Но все это внешнее. Внутренне – и это самое важное! – примирение, преодоление, согласование уже состоялось – в стихах петербургского поэта Шубинского. Этот факт еще скажется, если уже не сказался, и я уверен, что мы еще увидим, как.


[1] Приводить примеры, которых сразу же взыщет взыскательный читатель, довольно бессмысленно, поскольку истолкование подобного материала – тоже предмет интерпретации. Я говорю: «Воспоминания N. показывают процесс постепенного превращения молодого человека «из хорошей семьи», участника символистских кружков и ученика «идеалистических» философов в пожилого советского интеллигента, вычитывающего между строчками партпостановлений тайные смыслы и всерьез наслаждающегося свежем ветерком из стихов Евтушенки…», а мне: «Мой дедушка был высококультурным и высокопорядочным человеком, светочем физики – литературоведения – агрономии – … , а вы его совком обзываете!» Собственно, наиболее известным и общедоступным – и грандиозным в своей подробности и постепенности! – свидетельством является «Дневник» Корнея Чуковского, рассмотренный с точки зрения культурно-антропологической эволюции самого «дедушки Корнея».

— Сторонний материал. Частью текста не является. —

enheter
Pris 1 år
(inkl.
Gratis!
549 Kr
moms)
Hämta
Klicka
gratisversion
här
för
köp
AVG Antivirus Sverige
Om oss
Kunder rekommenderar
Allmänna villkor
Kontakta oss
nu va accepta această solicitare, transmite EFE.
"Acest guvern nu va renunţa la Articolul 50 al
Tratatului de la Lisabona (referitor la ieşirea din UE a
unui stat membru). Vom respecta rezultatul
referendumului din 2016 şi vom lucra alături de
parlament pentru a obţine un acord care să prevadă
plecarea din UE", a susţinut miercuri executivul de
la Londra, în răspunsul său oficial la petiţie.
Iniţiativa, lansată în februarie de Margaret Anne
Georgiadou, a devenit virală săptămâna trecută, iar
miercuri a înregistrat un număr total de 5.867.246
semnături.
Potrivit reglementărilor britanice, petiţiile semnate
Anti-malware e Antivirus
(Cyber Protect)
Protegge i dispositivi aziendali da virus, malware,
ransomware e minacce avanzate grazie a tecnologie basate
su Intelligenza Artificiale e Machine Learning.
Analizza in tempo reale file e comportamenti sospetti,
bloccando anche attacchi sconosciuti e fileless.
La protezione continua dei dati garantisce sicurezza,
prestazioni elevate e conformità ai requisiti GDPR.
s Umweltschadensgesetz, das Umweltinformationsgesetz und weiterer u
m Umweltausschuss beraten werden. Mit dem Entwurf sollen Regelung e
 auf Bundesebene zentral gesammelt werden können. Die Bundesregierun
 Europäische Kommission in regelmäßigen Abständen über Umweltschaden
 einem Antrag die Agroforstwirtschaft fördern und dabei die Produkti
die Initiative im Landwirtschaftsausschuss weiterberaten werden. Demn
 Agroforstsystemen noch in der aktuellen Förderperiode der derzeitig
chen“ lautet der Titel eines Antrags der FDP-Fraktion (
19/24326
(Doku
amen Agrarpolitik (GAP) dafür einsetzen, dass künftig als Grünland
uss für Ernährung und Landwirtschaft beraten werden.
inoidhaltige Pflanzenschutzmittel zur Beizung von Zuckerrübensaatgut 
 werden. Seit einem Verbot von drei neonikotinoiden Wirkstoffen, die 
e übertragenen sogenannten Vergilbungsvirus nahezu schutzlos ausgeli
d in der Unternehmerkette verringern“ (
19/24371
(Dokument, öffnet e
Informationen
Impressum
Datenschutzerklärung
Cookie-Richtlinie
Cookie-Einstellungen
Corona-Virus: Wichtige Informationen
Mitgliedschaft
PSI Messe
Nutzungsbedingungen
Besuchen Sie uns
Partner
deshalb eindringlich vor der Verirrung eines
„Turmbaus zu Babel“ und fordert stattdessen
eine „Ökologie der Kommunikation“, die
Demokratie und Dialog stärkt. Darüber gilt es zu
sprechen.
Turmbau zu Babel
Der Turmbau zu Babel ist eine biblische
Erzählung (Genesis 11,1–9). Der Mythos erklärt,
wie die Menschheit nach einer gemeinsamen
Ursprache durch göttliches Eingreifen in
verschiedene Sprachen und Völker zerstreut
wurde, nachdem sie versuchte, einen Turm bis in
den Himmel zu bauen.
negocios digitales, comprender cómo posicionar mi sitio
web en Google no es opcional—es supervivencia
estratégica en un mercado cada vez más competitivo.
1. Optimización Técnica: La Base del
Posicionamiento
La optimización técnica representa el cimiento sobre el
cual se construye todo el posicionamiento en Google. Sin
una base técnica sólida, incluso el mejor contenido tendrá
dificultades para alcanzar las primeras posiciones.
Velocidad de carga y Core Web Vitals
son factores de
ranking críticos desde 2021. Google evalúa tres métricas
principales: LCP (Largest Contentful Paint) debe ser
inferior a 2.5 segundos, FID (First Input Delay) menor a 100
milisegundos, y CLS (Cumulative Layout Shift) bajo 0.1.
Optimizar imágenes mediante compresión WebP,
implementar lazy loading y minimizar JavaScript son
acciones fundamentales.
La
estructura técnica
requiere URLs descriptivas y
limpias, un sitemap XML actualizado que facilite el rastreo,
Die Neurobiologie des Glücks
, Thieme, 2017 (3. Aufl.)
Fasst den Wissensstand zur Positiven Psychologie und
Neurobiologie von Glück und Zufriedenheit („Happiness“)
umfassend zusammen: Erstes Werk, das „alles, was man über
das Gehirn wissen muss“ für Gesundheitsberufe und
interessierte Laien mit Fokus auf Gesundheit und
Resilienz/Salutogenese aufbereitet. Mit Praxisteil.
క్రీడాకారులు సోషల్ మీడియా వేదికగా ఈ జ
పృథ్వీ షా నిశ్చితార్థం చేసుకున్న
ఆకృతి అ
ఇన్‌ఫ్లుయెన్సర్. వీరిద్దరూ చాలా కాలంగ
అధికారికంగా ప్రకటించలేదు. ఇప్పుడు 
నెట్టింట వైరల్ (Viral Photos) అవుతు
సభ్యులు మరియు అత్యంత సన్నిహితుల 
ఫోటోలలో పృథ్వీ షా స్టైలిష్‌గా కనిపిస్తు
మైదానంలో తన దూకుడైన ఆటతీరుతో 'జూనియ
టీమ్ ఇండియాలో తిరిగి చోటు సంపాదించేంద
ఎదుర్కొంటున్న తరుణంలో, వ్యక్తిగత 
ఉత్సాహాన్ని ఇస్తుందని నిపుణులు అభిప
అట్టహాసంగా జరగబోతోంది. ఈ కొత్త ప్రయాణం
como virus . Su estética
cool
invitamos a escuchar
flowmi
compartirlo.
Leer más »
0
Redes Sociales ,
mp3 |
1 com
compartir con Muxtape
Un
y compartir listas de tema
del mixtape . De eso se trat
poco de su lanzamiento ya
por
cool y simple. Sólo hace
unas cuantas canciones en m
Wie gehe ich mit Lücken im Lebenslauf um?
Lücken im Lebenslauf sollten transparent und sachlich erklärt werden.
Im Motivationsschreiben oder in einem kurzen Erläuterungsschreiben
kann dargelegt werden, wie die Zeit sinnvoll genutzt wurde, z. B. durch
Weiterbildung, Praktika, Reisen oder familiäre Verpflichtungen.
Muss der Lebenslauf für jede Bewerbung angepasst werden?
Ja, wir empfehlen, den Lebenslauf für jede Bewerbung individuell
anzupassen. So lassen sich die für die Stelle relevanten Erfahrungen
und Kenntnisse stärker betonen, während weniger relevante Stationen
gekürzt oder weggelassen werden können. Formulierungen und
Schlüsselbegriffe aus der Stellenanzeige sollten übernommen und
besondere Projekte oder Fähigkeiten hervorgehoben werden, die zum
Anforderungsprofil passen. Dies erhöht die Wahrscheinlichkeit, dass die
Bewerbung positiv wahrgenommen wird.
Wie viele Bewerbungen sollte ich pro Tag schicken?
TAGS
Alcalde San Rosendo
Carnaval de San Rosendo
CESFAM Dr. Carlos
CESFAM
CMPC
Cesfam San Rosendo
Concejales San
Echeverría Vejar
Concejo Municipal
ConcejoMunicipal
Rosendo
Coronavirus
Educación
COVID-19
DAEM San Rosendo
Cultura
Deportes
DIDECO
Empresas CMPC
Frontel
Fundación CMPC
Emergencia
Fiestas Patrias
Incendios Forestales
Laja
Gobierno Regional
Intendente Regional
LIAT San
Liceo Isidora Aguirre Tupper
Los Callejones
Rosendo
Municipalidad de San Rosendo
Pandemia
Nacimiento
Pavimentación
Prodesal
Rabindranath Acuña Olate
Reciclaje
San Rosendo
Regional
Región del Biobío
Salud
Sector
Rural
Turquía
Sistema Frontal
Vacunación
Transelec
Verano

[2] «Второй культурой» ее ни в коем случае не следует называть, как языковая инерция ни просится, – хотя бы потому, что она первая.
«Вторая» культура – это одно, и очень неудачное, из самоназваний среды ленинградских неофициальных литераторов 70-80 гг. прошлого века – название, до некоторой степени и зарегистрировавшее внутренний изъян этой среды, проявившийся со всей отчетливостью лишь когда стабильный советский мир вывернулся наизнанку: тут-то и обнаружилось, что большая часть участников «неофициальной культуры» участвует в ней по недоразумению – не по собственному выбору, а потому что их не пустили в «официальную». Что и для себя они не единственные, а «вторые», с чем их теоретики ожесточенно спорили. Что не исключает того, что авторами, принадлежавшими к этой среде, Еленой Шварц, Александром Мироновым и Сергеем Стратановским, были созданы многие из лучших стихов последней трети века.

[3]Начиная с 60 гг. «советский интеллигент» воспринимал себя естественным наследником и продолжателем «всей» старой культуры (что, конечно, уже само по себе невозможно). Причем, как в официальном изводе, так и в его зеркальном отражении – самопонимании постепенно эмансипирующегося от официальной идеологии интеллигента. Этот парадокс внес свою лепту в затемнение положения вещей. К концу 90-х (примерно и навскидку) иллюзия окончательно рухнула, и сверхъестественный пиетет перед «высокой культурой» обернулся первыми всходами яростной агрессии против нее (см. об этом несколько подробнее в записи из цикла «Стихи как таковые», сделанной в связи с выходом книги «Анти-Ахматова»).